After NuBits crashed in 2016, its market cap grew 1,500% on Coinmarketcap between the end of 2017 and the beginning of 2018, going from $950k to $14 million. This is strange, considering the NuBits peg had been broken for such a long period in 2016. Their market cap had been stagnant for years, and suddenly it takes off. Was this spike just an accounting error, or had people suddenly decided NuBits was actually amazing? People were buying millions of NuBits in late December. The price of the NuBits stablecoin was notably above its $1 peg between December 20 and December 28, when it peaked close to $1.50(!).

What caused the increase? It’s clear when one looks at the Bitcoin price history. The NuBits high price period starts when Bitcoin had its “Christmas crash.” By December 22 there was a strong news narrative about Bitcoin crashing.

This shows how when Bitcoin and cryptomarkets crash, capital rapidly flows into stablecoins. NuBits faced a lot of downward pressure as people sold it off to try to get in on a Bitcoin spike. But the crash ensued because the NuBits protocol wasn’t designed to be able to deal with it. The way to deal with these cycles of downward pressure — caused in part by lack of diversification — is to have large reserves, potentially many times over circulating supply, which can be quickly used. NuBits had only a small, fractional reserve that was not algorithmically controlled. It could not be used to automatically, with arbitrageurs, cover the drop in demand and keep the price unaffected.
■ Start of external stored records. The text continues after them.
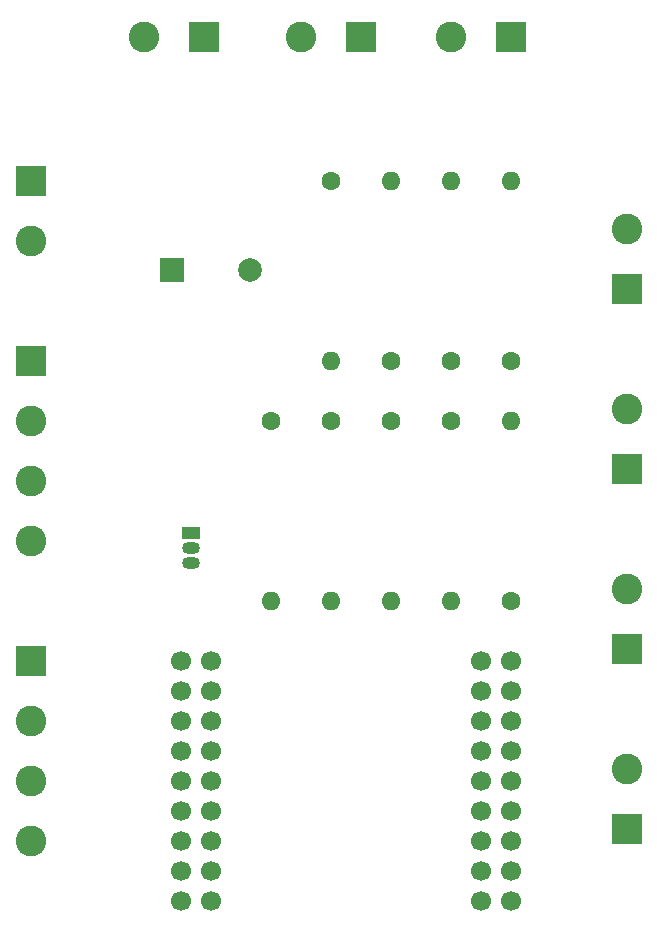
<source format=gbr>
%TF.GenerationSoftware,KiCad,Pcbnew,(7.0.0)*%
%TF.CreationDate,2023-03-15T19:38:10+01:00*%
%TF.ProjectId,QuinLED-ESP32-Breakout,5175696e-4c45-4442-9d45-535033322d42,rev?*%
%TF.SameCoordinates,Original*%
%TF.FileFunction,Soldermask,Top*%
%TF.FilePolarity,Negative*%
%FSLAX46Y46*%
G04 Gerber Fmt 4.6, Leading zero omitted, Abs format (unit mm)*
G04 Created by KiCad (PCBNEW (7.0.0)) date 2023-03-15 19:38:10*
%MOMM*%
%LPD*%
G01*
G04 APERTURE LIST*
%ADD10C,1.600000*%
%ADD11O,1.600000X1.600000*%
%ADD12R,2.600000X2.600000*%
%ADD13C,2.600000*%
%ADD14R,1.500000X1.050000*%
%ADD15O,1.500000X1.050000*%
%ADD16C,1.700000*%
%ADD17R,2.000000X2.000000*%
%ADD18C,2.000000*%
G04 APERTURE END LIST*
D10*
%TO.C,R8*%
X106680000Y-134620000D03*
D11*
X106679999Y-119379999D03*
%TD*%
D12*
%TO.C,Reed switch 3*%
X111759099Y-107209999D03*
D13*
X106679100Y-107210000D03*
%TD*%
D12*
%TO.C,LED 3 (GPIO13)*%
X121540999Y-143744999D03*
D13*
X121541000Y-138665000D03*
%TD*%
D12*
%TO.C,LED 2 (GPIO12)*%
X121540999Y-158984999D03*
D13*
X121541000Y-153905000D03*
%TD*%
D12*
%TO.C,PIR*%
X71119999Y-134619999D03*
D13*
X71120000Y-139700000D03*
X71120000Y-144780000D03*
X71120000Y-149860000D03*
%TD*%
D10*
%TO.C,R2*%
X96520000Y-139700000D03*
D11*
X96519999Y-154939999D03*
%TD*%
D14*
%TO.C,Q1*%
X84702999Y-149184499D03*
D15*
X84702999Y-150454499D03*
X84702999Y-151724499D03*
%TD*%
D10*
%TO.C,R4*%
X106680000Y-139700000D03*
D11*
X106679999Y-154939999D03*
%TD*%
D12*
%TO.C,TEMP BME280*%
X71119999Y-160019999D03*
D13*
X71120000Y-165100000D03*
X71120000Y-170180000D03*
X71120000Y-175260000D03*
%TD*%
D10*
%TO.C,R7*%
X101600000Y-134620000D03*
D11*
X101599999Y-119379999D03*
%TD*%
D10*
%TO.C,R1*%
X91440000Y-139700000D03*
D11*
X91439999Y-154939999D03*
%TD*%
D12*
%TO.C,LED 1 (GPIO4)*%
X121540999Y-174224999D03*
D13*
X121541000Y-169145000D03*
%TD*%
D12*
%TO.C,Reed switch 1*%
X85733299Y-107210999D03*
D13*
X80653300Y-107211000D03*
%TD*%
D12*
%TO.C,LED 4 (GPIO14)*%
X121540999Y-128504999D03*
D13*
X121541000Y-123425000D03*
%TD*%
D16*
%TO.C,U1*%
X83820000Y-160020000D03*
X83820000Y-162560000D03*
X83820000Y-165100000D03*
X83820000Y-167640000D03*
X83820000Y-170180000D03*
X83820000Y-172720000D03*
X83820000Y-175260000D03*
X83820000Y-177800000D03*
X83820000Y-180340000D03*
X86360000Y-160020000D03*
X86360000Y-162560000D03*
X86360000Y-165100000D03*
X86360000Y-167640000D03*
X86360000Y-170180000D03*
X86360000Y-172720000D03*
X86360000Y-175260000D03*
X86360000Y-177800000D03*
X86360000Y-180340000D03*
X109220000Y-160020000D03*
X109220000Y-162560000D03*
X109220000Y-165100000D03*
X109220000Y-167640000D03*
X109220000Y-170180000D03*
X109220000Y-172720000D03*
X109220000Y-175260000D03*
X109220000Y-177800000D03*
X109220000Y-180340000D03*
X111760000Y-160020000D03*
X111760000Y-162560000D03*
X111760000Y-165100000D03*
X111760000Y-167640000D03*
X111760000Y-170180000D03*
X111760000Y-172720000D03*
X111760000Y-175260000D03*
X111760000Y-177800000D03*
X111760000Y-180340000D03*
%TD*%
D10*
%TO.C,R9*%
X111760000Y-134620000D03*
D11*
X111759999Y-119379999D03*
%TD*%
D12*
%TO.C,12V INPUT*%
X71119999Y-119379999D03*
D13*
X71120000Y-124460000D03*
%TD*%
D10*
%TO.C,R3*%
X101600000Y-139700000D03*
D11*
X101599999Y-154939999D03*
%TD*%
D17*
%TO.C,Buzzer*%
X83059999Y-126921389D03*
D18*
X89660000Y-126921390D03*
%TD*%
D10*
%TO.C,R6*%
X96520000Y-119380000D03*
D11*
X96519999Y-134619999D03*
%TD*%
D12*
%TO.C,Reed switch 2*%
X99059099Y-107210499D03*
D13*
X93979100Y-107210500D03*
%TD*%
D10*
%TO.C,R5*%
X111760000Y-154940000D03*
D11*
X111759999Y-139699999D03*
%TD*%
M02*

</source>
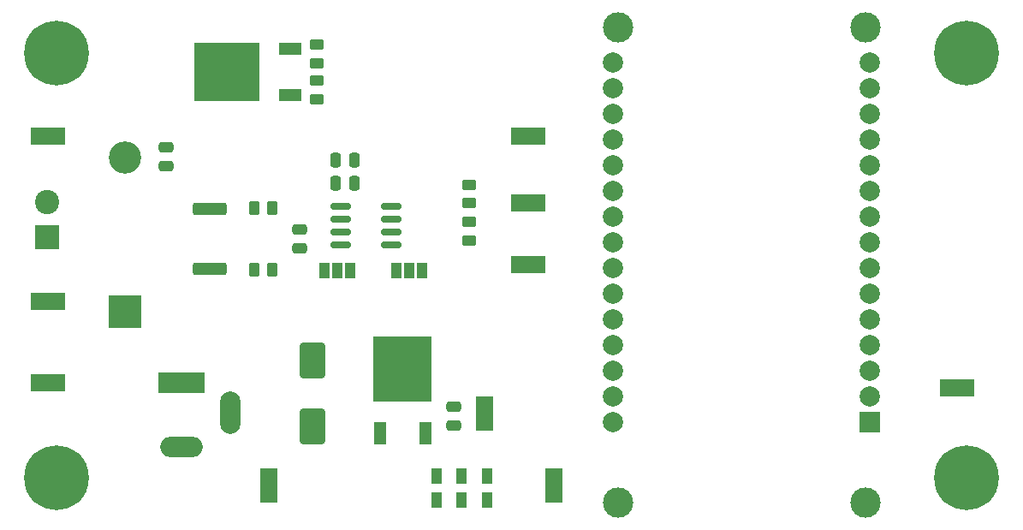
<source format=gts>
G04 #@! TF.GenerationSoftware,KiCad,Pcbnew,(6.0.5)*
G04 #@! TF.CreationDate,2022-06-11T17:51:55-07:00*
G04 #@! TF.ProjectId,main_template,6d61696e-5f74-4656-9d70-6c6174652e6b,1*
G04 #@! TF.SameCoordinates,Original*
G04 #@! TF.FileFunction,Soldermask,Top*
G04 #@! TF.FilePolarity,Negative*
%FSLAX46Y46*%
G04 Gerber Fmt 4.6, Leading zero omitted, Abs format (unit mm)*
G04 Created by KiCad (PCBNEW (6.0.5)) date 2022-06-11 17:51:55*
%MOMM*%
%LPD*%
G01*
G04 APERTURE LIST*
G04 Aperture macros list*
%AMRoundRect*
0 Rectangle with rounded corners*
0 $1 Rounding radius*
0 $2 $3 $4 $5 $6 $7 $8 $9 X,Y pos of 4 corners*
0 Add a 4 corners polygon primitive as box body*
4,1,4,$2,$3,$4,$5,$6,$7,$8,$9,$2,$3,0*
0 Add four circle primitives for the rounded corners*
1,1,$1+$1,$2,$3*
1,1,$1+$1,$4,$5*
1,1,$1+$1,$6,$7*
1,1,$1+$1,$8,$9*
0 Add four rect primitives between the rounded corners*
20,1,$1+$1,$2,$3,$4,$5,0*
20,1,$1+$1,$4,$5,$6,$7,0*
20,1,$1+$1,$6,$7,$8,$9,0*
20,1,$1+$1,$8,$9,$2,$3,0*%
G04 Aperture macros list end*
%ADD10R,1.200000X2.200000*%
%ADD11R,5.800000X6.400000*%
%ADD12RoundRect,0.250000X0.475000X-0.250000X0.475000X0.250000X-0.475000X0.250000X-0.475000X-0.250000X0*%
%ADD13O,2.000000X4.200000*%
%ADD14O,4.200000X2.000000*%
%ADD15R,4.600000X2.000000*%
%ADD16R,3.400000X1.800000*%
%ADD17R,1.800000X3.400000*%
%ADD18R,1.000000X1.500000*%
%ADD19C,0.800000*%
%ADD20C,6.400000*%
%ADD21RoundRect,0.250000X-0.450000X0.262500X-0.450000X-0.262500X0.450000X-0.262500X0.450000X0.262500X0*%
%ADD22RoundRect,0.250000X0.262500X0.450000X-0.262500X0.450000X-0.262500X-0.450000X0.262500X-0.450000X0*%
%ADD23RoundRect,0.250000X-0.475000X0.250000X-0.475000X-0.250000X0.475000X-0.250000X0.475000X0.250000X0*%
%ADD24RoundRect,0.250000X0.250000X0.475000X-0.250000X0.475000X-0.250000X-0.475000X0.250000X-0.475000X0*%
%ADD25R,1.000000X1.600000*%
%ADD26RoundRect,0.250000X0.450000X-0.262500X0.450000X0.262500X-0.450000X0.262500X-0.450000X-0.262500X0*%
%ADD27R,2.200000X1.200000*%
%ADD28R,6.400000X5.800000*%
%ADD29C,2.400000*%
%ADD30R,2.400000X2.400000*%
%ADD31RoundRect,0.150000X0.825000X0.150000X-0.825000X0.150000X-0.825000X-0.150000X0.825000X-0.150000X0*%
%ADD32C,2.000000*%
%ADD33R,2.000000X2.000000*%
%ADD34C,3.000000*%
%ADD35RoundRect,0.250000X1.000000X-1.500000X1.000000X1.500000X-1.000000X1.500000X-1.000000X-1.500000X0*%
%ADD36R,3.200000X3.200000*%
%ADD37O,3.200000X3.200000*%
%ADD38RoundRect,0.250000X-1.425000X0.362500X-1.425000X-0.362500X1.425000X-0.362500X1.425000X0.362500X0*%
G04 APERTURE END LIST*
D10*
X111500000Y-140598000D03*
D11*
X109220000Y-134298000D03*
D10*
X106940000Y-140598000D03*
D12*
X85852000Y-112334000D03*
X85852000Y-114234000D03*
D13*
X92150000Y-138550000D03*
D14*
X87350000Y-141950000D03*
D15*
X87350000Y-135650000D03*
D16*
X164084000Y-136144000D03*
D12*
X114300000Y-137988000D03*
X114300000Y-139888000D03*
D17*
X117348000Y-138684000D03*
D16*
X74168000Y-111252000D03*
D18*
X101440000Y-124563500D03*
X102740000Y-124563500D03*
X104040000Y-124563500D03*
D19*
X75000000Y-147400000D03*
X73302944Y-146697056D03*
D20*
X75000000Y-145000000D03*
D19*
X75000000Y-142600000D03*
X77400000Y-145000000D03*
X73302944Y-143302944D03*
X76697056Y-143302944D03*
X72600000Y-145000000D03*
X76697056Y-146697056D03*
D21*
X115824000Y-117856000D03*
X115824000Y-116031000D03*
D22*
X94526500Y-118340500D03*
X96351500Y-118340500D03*
D17*
X96012000Y-145796000D03*
D16*
X121666000Y-123952000D03*
D23*
X98995000Y-122362000D03*
X98995000Y-120462000D03*
D24*
X102552000Y-115927500D03*
X104452000Y-115927500D03*
D16*
X74168000Y-127604000D03*
D25*
X112562000Y-144850000D03*
X115062000Y-144850000D03*
X117562000Y-144850000D03*
X112562000Y-147250000D03*
X115062000Y-147250000D03*
X117562000Y-147250000D03*
D20*
X75000000Y-103000000D03*
D16*
X74168000Y-135636000D03*
D26*
X100755000Y-105766500D03*
X100755000Y-107591500D03*
D27*
X98097000Y-102621000D03*
D28*
X91797000Y-104901000D03*
D27*
X98097000Y-107181000D03*
D22*
X94526500Y-124436500D03*
X96351500Y-124436500D03*
D16*
X121666000Y-117856000D03*
D29*
X74068000Y-117726000D03*
D30*
X74068000Y-121226000D03*
D16*
X121666000Y-111252000D03*
D20*
X165000000Y-103000000D03*
D17*
X124206000Y-145796000D03*
D31*
X103124000Y-122023500D03*
X103124000Y-120753500D03*
X103124000Y-119483500D03*
X103124000Y-118213500D03*
X108074000Y-118213500D03*
X108074000Y-119483500D03*
X108074000Y-120753500D03*
X108074000Y-122023500D03*
D32*
X130048000Y-139467000D03*
X130048000Y-136927000D03*
X130048000Y-134387000D03*
X130048000Y-131847000D03*
X130048000Y-129307000D03*
X130048000Y-126767000D03*
X130048000Y-124227000D03*
X130048000Y-121687000D03*
X130048000Y-119147000D03*
X130048000Y-116607000D03*
X130048000Y-114067000D03*
X130048000Y-111527000D03*
X130048000Y-108987000D03*
X130048000Y-106447000D03*
X130048000Y-103907000D03*
X155448000Y-103907000D03*
X155448000Y-106447000D03*
X155448000Y-108987000D03*
X155448000Y-111527000D03*
X155448000Y-114067000D03*
X155448000Y-116607000D03*
X155448000Y-119147000D03*
X155448000Y-121687000D03*
X155448000Y-124227000D03*
X155448000Y-126767000D03*
X155448000Y-129307000D03*
X155448000Y-131847000D03*
X155448000Y-134387000D03*
X155448000Y-136927000D03*
D33*
X155448000Y-139467000D03*
D34*
X130518000Y-100477000D03*
X155028000Y-100477000D03*
X155028000Y-147427000D03*
X130518000Y-147427000D03*
D35*
X100330000Y-133402000D03*
X100330000Y-139902000D03*
D26*
X100755000Y-102210500D03*
X100755000Y-104035500D03*
D20*
X165000000Y-145000000D03*
D36*
X81788000Y-128620000D03*
D37*
X81788000Y-113380000D03*
D38*
X90105000Y-124351000D03*
X90105000Y-118426000D03*
D24*
X102552000Y-113641500D03*
X104452000Y-113641500D03*
D26*
X115824000Y-119737500D03*
X115824000Y-121562500D03*
D18*
X108552000Y-124563500D03*
X109852000Y-124563500D03*
X111152000Y-124563500D03*
M02*

</source>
Nubits repegged in September 2016 and saw its peg break again on March 21 of this year. This second crash was also caused by insufficient reserves. A lack of reserves prevented the NuBits team from being able to protect the NuBit price from a small demand dip. Holders selling off dropped the price further, causing a rapid cascade. A contributing factor was that NuBit reserves were stored as Bitcoin. Most of the reserves were created a few months ago when Bitcoin was high and people bought a lot of NuBits. The value of the NuBits reserve fell as Bitcoin’s price fell.

Overall it seems that Nubits was a victim of its own design: improperly diversified collateral and, on top of that, not nearly large enough reserves to maintain the peg."